A reminder... I promised to repeat this in my last column:

On Monday, Nov. 4, at the University Club of Winter Park, Dr. PAUL VILMOS will speak of his experiences as a young man during the Hungarian Revolution. He is a survivor of the Nazis as well, escaping the death camps.

The event is scheduled to begin at 10 a.m. at The University Club of Winter Park, 841 N. Park Avenue. Everyone is invited free of charge.

For information or directions, phone 407-644-6149.

Finally... I'm convinced!...

I always refuse to admit I'm getting old... but it's getting harder to deny when you're out with family at The Olive Garden restaurant in Winter Park, and your server is a handsome young man named NIVALDO.
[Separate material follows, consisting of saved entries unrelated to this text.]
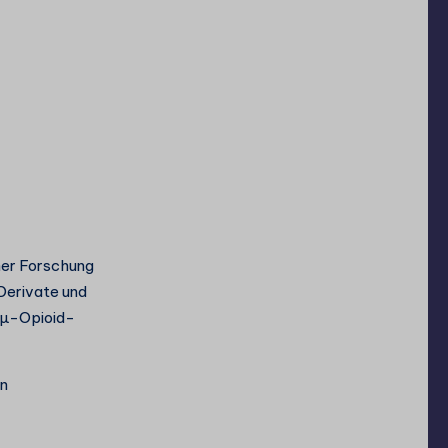
her Forschung
-Derivate und
n µ-Opioid-
on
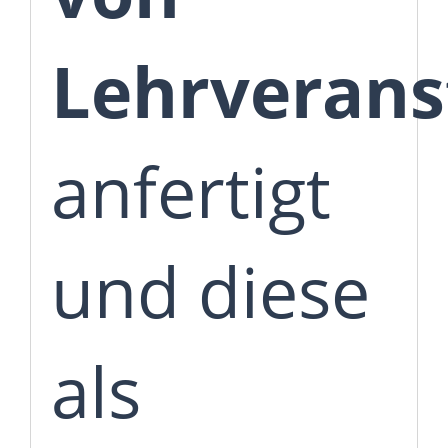
Lehrverans
anfertigt
und diese
als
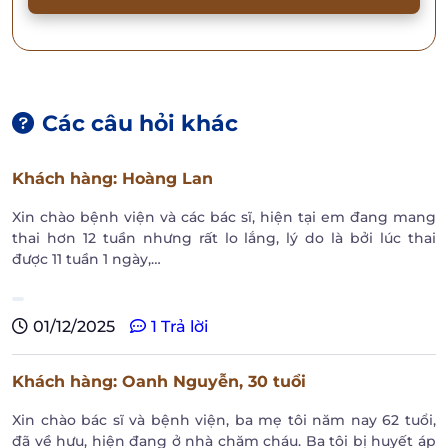
Các câu hỏi khác
Khách hàng
: Hoàng Lan
Xin chào bệnh viện và các bác sĩ, hiện tại em đang mang
thai hơn 12 tuần nhưng rất lo lắng, lý do là bởi lúc thai
được 11 tuần 1 ngày,…
01/12/2025
1 Trả lời
Khách hàng
: Oanh Nguyễn,
30 tuổi
Xin chào bác sĩ và bệnh viện, ba mẹ tôi năm nay 62 tuổi,
đã về hưu, hiện đang ở nhà chăm cháu. Ba tôi bị huyết áp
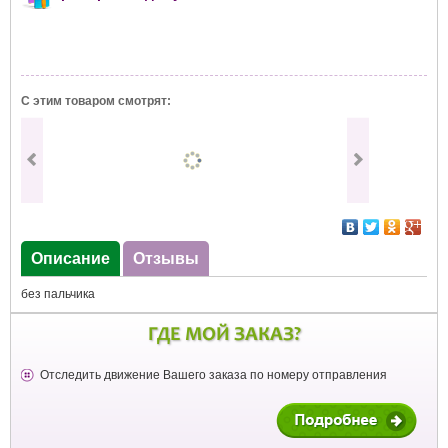
С этим товаром смотрят:
Описание
Отзывы
без пальчика
ГДЕ МОЙ ЗАКАЗ?
Отследить движение Вашего заказа по номеру отправления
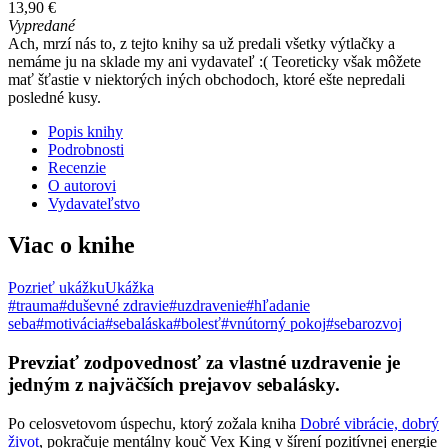
13,90 €
Vypredané
Ach, mrzí nás to, z tejto knihy sa už predali všetky výtlačky a
nemáme ju na sklade my ani vydavateľ :( Teoreticky však môžete
mať šťastie v niektorých iných obchodoch, ktoré ešte nepredali
posledné kusy.
Popis knihy
Podrobnosti
Recenzie
O autorovi
Vydavateľstvo
Viac o knihe
Pozrieť ukážku
Ukážka
#trauma
#duševné zdravie
#uzdravenie
#hľadanie
seba
#motivácia
#sebaláska
#bolesť
#vnútorný pokoj
#sebarozvoj
Prevziať zodpovednosť za vlastné uzdravenie je
jedným z najväčších prejavov sebalásky.
Po celosvetovom úspechu, ktorý zožala kniha
Dobré vibrácie, dobrý
život
, pokračuje mentálny kouč Vex King v šírení pozitívnej energie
He was wonderfully attentive... delivered on my every request and catered to my every whim (hmm order), smiled at me frequently and made me feel like I was "eye candy."

(Okay... Okay! He was just doing his job, but he did it so very well and he is truly a good looking young man and I'm NOT a cougar!)

One for the road...

On the subject of aging:

Hyman recently had a full medical check up.

When he returned three weeks later after the exhaustive lab tests were complete, his doctor said he was doing "fairly well" for his age.

Sonja Marchesano

Hyman was obviously a little concerned about that comment and so asked his doctor "Do you think I'll live to be 90, doctor?"

The doctor replied, "Well, do you smoke or drink beer?"

"Oh no", Hyman replied, "I've never done either."

Then the doctor asked, "Do you eat grilled steaks or barbequed ribs?

Hyman replied, "No, I've heard that red meat is very unhealthy."

"Do you spend a lot of time in the sun, like playing golf?" asked the doctor.

"No I don't," Hyman replied.

Then the doctor asked, "Do you gamble, drive fast cars, or mess with women?"

"No," said Hyman, "I've done none of those things."

The doctor looked at Hyman and said, "Then why do you want to live to be 90?"